Importantly, unlike their biggest iBuyer competitors, RedfinNow does not offer an incentive bonus for agents for referring their clients to the program.
This approach stems from the fact that the iBuyer program is just one of Redfin’s suite of real estate services, rather than its whole business, Darcus told Inman.
“If it’s best for the customer to list their property on the market, then that’s what we want them to do,” Darcus said. “If it’s best for them to pursue a cash offer, then that’s what we want them to do. I think that may be why we haven’t offered incentives [for agents], because really we want everyone to do what’s best for the customer.”
Despite the lack of incentives for agents like those offered by Opendoor and Offerpad, Mahmood-Corley said RedfinNow’s structure is geared towards something agents and clients alike can appreciate — a smooth closing process.
RedfinNow has a dedicated team of customer service agents who work solely on its iBuyer program, lending itself to quicker responses and decisions, Darcus said.
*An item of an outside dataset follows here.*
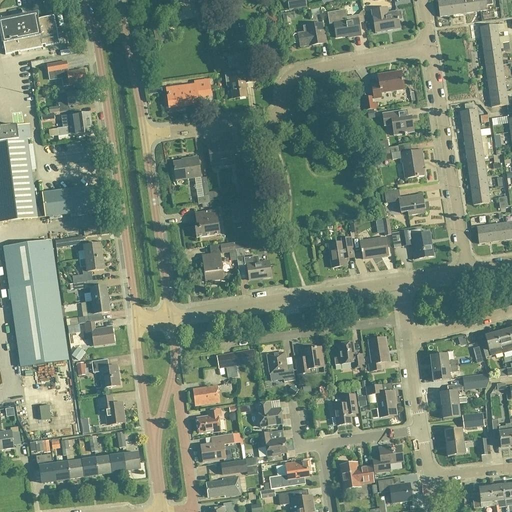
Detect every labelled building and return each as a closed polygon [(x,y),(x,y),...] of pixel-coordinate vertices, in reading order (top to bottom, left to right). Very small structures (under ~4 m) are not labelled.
[(463,0),(455,0),(450,1),(453,18),(466,16),(463,0)] [(463,0),(466,16),(486,13),(486,8),(492,7),(490,0),(463,0)] [(450,1),(437,3),(439,19),(453,18),(450,1)] [(200,25),(212,23),(208,2),(196,4),(200,25)] [(371,11),(374,34),(399,30),(399,25),(402,24),(400,17),(396,17),(396,13),(387,15),(386,9),(371,11)] [(327,15),(328,18),(329,25),(333,25),(336,39),(347,37),(347,39),(360,37),(357,17),(345,19),(344,12),(327,15)] [(267,14),(263,21),(272,28),(277,22),(267,14)] [(10,22),(10,21),(0,22),(0,29),(5,55),(5,57),(42,49),(42,47),(45,46),(45,48),(59,45),(59,43),(59,44),(57,35),(53,17),(39,20),(36,21),(36,18),(36,17),(10,22)] [(309,48),(326,45),(323,24),(303,28),(304,34),(298,35),(294,36),(293,37),(294,45),(299,44),(300,48),(308,47),(309,48)] [(480,30),(482,43),(498,41),(496,27),(480,30)] [(264,56),(278,53),(276,41),(262,44),(264,56)] [(500,54),(498,41),(482,43),(483,56),(500,54)] [(509,41),(501,42),(502,49),(510,48),(509,41)] [(240,71),(242,71),(243,78),(237,79),(237,73),(225,75),(226,87),(230,86),(232,100),(247,98),(245,85),(251,84),(250,70),(249,70),(247,54),(237,55),(240,71)] [(502,67),(500,54),(483,56),(485,69),(502,67)] [(63,89),(78,86),(85,84),(83,72),(74,74),(74,73),(67,74),(65,64),(47,66),(49,82),(62,80),(63,89)] [(503,80),(502,67),(485,69),(487,82),(503,80)] [(370,87),(372,99),(372,100),(380,99),(379,94),(402,91),(400,74),(377,77),(378,86),(370,87)] [(505,93),(503,80),(487,82),(489,95),(505,93)] [(195,87),(167,91),(169,109),(180,108),(198,106),(197,99),(210,97),(208,81),(195,83),(195,87)] [(163,87),(151,89),(152,98),(164,96),(163,87)] [(69,112),(68,108),(87,105),(87,104),(88,103),(87,101),(86,100),(85,92),(66,94),(61,95),(62,105),(57,105),(58,109),(48,111),(49,115),(69,112)] [(491,110),(506,107),(507,107),(507,106),(505,93),(489,95),(491,110)] [(465,113),(473,112),(472,104),(464,105),(465,113)] [(462,128),(479,125),(477,112),(460,114),(462,128)] [(396,120),(394,113),(381,115),(383,128),(391,127),(393,137),(412,134),(409,118),(396,120)] [(67,128),(90,125),(89,114),(73,117),(73,116),(61,117),(62,129),(67,128)] [(31,140),(29,125),(0,128),(0,224),(92,212),(89,189),(34,196),(27,140),(31,140)] [(92,135),(90,125),(67,128),(62,129),(56,130),(57,138),(67,136),(68,138),(76,137),(76,138),(92,135)] [(464,141),(480,139),(479,125),(462,128),(464,141)] [(465,154),(482,152),(480,139),(464,141),(465,154)] [(208,149),(211,165),(211,166),(224,164),(224,168),(235,166),(232,144),(218,146),(218,147),(208,149)] [(391,161),(400,160),(400,165),(403,164),(405,180),(422,177),(420,168),(421,168),(419,152),(398,156),(397,148),(373,152),(374,158),(390,155),(391,161)] [(467,167),(484,165),(482,152),(465,154),(467,167)] [(173,164),(176,181),(200,178),(198,159),(182,161),(182,163),(173,164)] [(469,181),(486,178),(484,165),(467,167),(469,181)] [(238,192),(244,191),(241,167),(234,168),(238,192)] [(201,179),(203,198),(197,198),(198,206),(209,204),(206,178),(201,179)] [(471,194),(488,192),(486,178),(469,181),(471,194)] [(383,194),(385,202),(385,205),(397,203),(399,214),(407,213),(407,217),(424,214),(420,195),(398,199),(397,192),(383,194)] [(488,192),(471,194),(473,207),(489,205),(488,192)] [(507,209),(506,198),(497,199),(499,210),(507,209)] [(233,213),(247,211),(246,203),(232,205),(233,213)] [(197,229),(195,229),(196,240),(220,236),(216,212),(195,215),(197,229)] [(391,236),(389,220),(382,221),(384,237),(391,236)] [(511,223),(503,225),(505,242),(511,240),(511,223)] [(503,225),(490,227),(492,244),(505,242),(503,225)] [(492,244),(490,227),(476,229),(478,245),(492,244)] [(420,230),(398,234),(400,248),(411,246),(413,261),(432,258),(428,234),(421,235),(420,230)] [(84,253),(85,260),(85,261),(102,258),(100,245),(84,248),(82,239),(67,241),(68,248),(79,246),(80,254),(84,253)] [(353,260),(352,251),(350,239),(339,240),(340,244),(327,246),(330,269),(346,267),(345,261),(353,260)] [(359,243),(359,247),(360,254),(362,254),(362,260),(387,257),(384,240),(359,243)] [(21,369),(32,367),(69,362),(52,243),(4,250),(21,369)] [(237,266),(236,252),(234,253),(233,244),(209,248),(210,256),(219,255),(229,254),(231,267),(237,266)] [(174,301),(191,299),(185,248),(167,250),(174,301)] [(235,251),(236,252),(237,266),(238,267),(245,266),(242,250),(235,251)] [(206,283),(222,281),(222,280),(224,278),(223,274),(221,273),(219,255),(210,256),(202,257),(206,283)] [(72,278),(73,285),(74,286),(87,284),(93,283),(93,281),(92,281),(93,282),(91,283),(90,274),(104,272),(102,258),(85,261),(79,262),(80,268),(82,269),(83,277),(72,278)] [(246,266),(249,282),(249,280),(261,278),(261,280),(270,279),(268,263),(246,266)] [(87,284),(74,286),(74,291),(74,292),(88,290),(87,284)] [(106,288),(90,290),(92,303),(108,301),(106,288)] [(108,301),(92,303),(86,304),(88,313),(86,313),(87,318),(71,321),(72,327),(83,325),(93,323),(102,322),(101,316),(110,314),(108,301)] [(93,323),(83,325),(86,341),(92,340),(93,348),(113,345),(111,328),(94,331),(93,323)] [(511,352),(511,347),(507,331),(496,334),(502,355),(511,352)] [(502,355),(496,334),(484,337),(486,343),(480,344),(485,360),(502,355)] [(368,366),(369,373),(381,371),(379,364),(389,363),(388,354),(387,354),(384,339),(368,341),(371,365),(368,366)] [(351,364),(352,370),(363,368),(361,356),(354,357),(352,344),(337,346),(339,359),(334,359),(335,367),(351,364)] [(71,357),(78,362),(84,353),(77,348),(71,357)] [(295,361),(297,376),(309,374),(308,371),(323,368),(320,348),(300,351),(302,360),(295,361)] [(482,364),(479,349),(472,351),(476,365),(482,364)] [(255,364),(253,352),(216,358),(218,370),(255,364)] [(270,383),(283,381),(283,384),(294,382),(292,369),(286,370),(284,354),(267,357),(270,383)] [(429,358),(431,370),(448,368),(456,368),(457,367),(457,362),(448,363),(447,356),(429,358)] [(107,361),(91,363),(92,374),(99,373),(102,390),(119,387),(116,368),(108,369),(107,361)] [(64,379),(72,379),(72,363),(64,363),(64,379)] [(85,376),(83,364),(76,365),(77,377),(85,376)] [(448,368),(431,370),(432,383),(450,381),(449,374),(457,373),(456,368),(448,368)] [(381,386),(366,388),(367,397),(376,395),(379,419),(396,417),(394,401),(395,401),(393,392),(383,394),(381,386)] [(193,391),(195,407),(195,408),(220,404),(217,387),(193,391)] [(458,406),(458,400),(457,393),(439,395),(441,408),(458,406)] [(343,406),(332,407),(334,419),(336,419),(337,427),(351,425),(349,416),(357,415),(354,396),(342,398),(343,406)] [(111,398),(96,400),(98,412),(104,411),(105,419),(107,419),(108,427),(124,425),(121,404),(112,405),(111,398)] [(43,422),(52,419),(48,402),(39,405),(43,422)] [(272,411),(270,404),(252,407),(253,415),(258,414),(260,429),(282,426),(280,410),(272,411)] [(458,406),(441,408),(442,420),(460,418),(458,406)] [(197,420),(199,435),(212,433),(212,435),(220,433),(218,418),(221,418),(220,411),(206,413),(207,418),(197,420)] [(483,428),(481,416),(461,418),(463,430),(483,428)] [(491,422),(492,432),(498,431),(498,433),(500,449),(511,447),(511,445),(510,432),(510,425),(505,426),(505,428),(499,429),(498,421),(491,422)] [(0,451),(13,450),(13,447),(20,446),(19,434),(11,435),(11,434),(1,435),(0,428),(0,451)] [(445,445),(463,443),(461,430),(444,432),(445,445)] [(124,441),(123,433),(116,434),(117,442),(124,441)] [(257,436),(259,449),(265,448),(267,459),(280,457),(280,455),(286,454),(284,440),(271,442),(270,434),(257,436)] [(200,448),(203,464),(225,461),(223,447),(234,445),(232,436),(211,439),(212,446),(200,448)] [(96,445),(95,437),(88,438),(89,446),(96,445)] [(485,440),(478,441),(480,457),(486,457),(485,440)] [(60,442),(61,450),(68,449),(67,441),(60,442)] [(124,441),(117,442),(118,449),(125,448),(124,441)] [(59,443),(51,444),(52,452),(60,451),(59,443)] [(463,443),(445,445),(447,458),(465,456),(463,443)] [(43,453),(42,445),(35,446),(36,454),(43,453)] [(96,445),(89,446),(90,453),(98,452),(96,445)] [(372,461),(374,474),(390,472),(389,465),(403,463),(400,447),(392,449),(392,448),(378,450),(380,460),(372,461)] [(68,449),(61,450),(62,457),(70,456),(68,449)] [(137,454),(123,456),(125,473),(139,471),(137,454)] [(50,456),(35,458),(37,466),(39,465),(39,468),(44,468),(44,465),(51,463),(50,456)] [(123,456),(109,458),(111,475),(125,473),(123,456)] [(111,475),(109,458),(95,460),(97,477),(111,475)] [(95,460),(81,462),(83,479),(97,477),(95,460)] [(81,462),(67,464),(69,481),(83,479),(81,462)] [(245,463),(221,466),(222,476),(246,473),(245,463)] [(276,490),(283,489),(295,487),(294,480),(308,478),(306,463),(285,466),(287,476),(274,478),(276,490)] [(67,464),(53,466),(55,483),(69,481),(67,464)] [(356,470),(356,464),(340,466),(344,491),(359,489),(359,485),(373,483),(371,468),(356,470)] [(55,483),(53,466),(44,468),(39,468),(41,485),(55,483)] [(278,475),(286,474),(285,466),(277,467),(278,475)] [(206,485),(208,500),(224,497),(225,499),(241,496),(238,479),(222,481),(222,483),(206,485)] [(390,481),(377,483),(379,495),(390,493),(391,505),(411,502),(409,485),(391,487),(390,481)] [(511,484),(502,486),(504,502),(511,500),(511,484)] [(504,502),(502,486),(490,487),(493,507),(493,511),(497,511),(496,503),(504,502)] [(493,507),(490,487),(478,489),(479,495),(472,495),(473,510),(493,507)] [(273,491),(259,493),(260,500),(274,498),(273,491)] [(292,505),(293,511),(313,509),(311,497),(298,499),(297,492),(278,495),(279,507),(292,505)] [(209,511),(234,511),(234,503),(224,505),(225,508),(210,510),(209,511)]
Furthermore, Redfin’s title business connections ensure the title company will be local to the transaction, instead of out-of-state.
Mahmood-Corley, who has helped buyers purchase from other iBuyers, said it can be frustrating to deal with an out-of-state company.
“It’s like oil and water,” Mahmood-Corley said. “It’s a struggle. Every time you do one with out-of-state How Real Estate Agents Can Work With The iBuyer RedfinNow like that, there are probably issues almost with every deal I’ve ever done with them.”
At the end of the day, Mahmood-Corley said, it can’t hurt to have one more offer in hand for the client to consider.
“I think it’s a very good option [for] a traditional agent [or a] non-Redfin agent at other brokerages to have this — at least be well versed on how they work and what they do,” she said.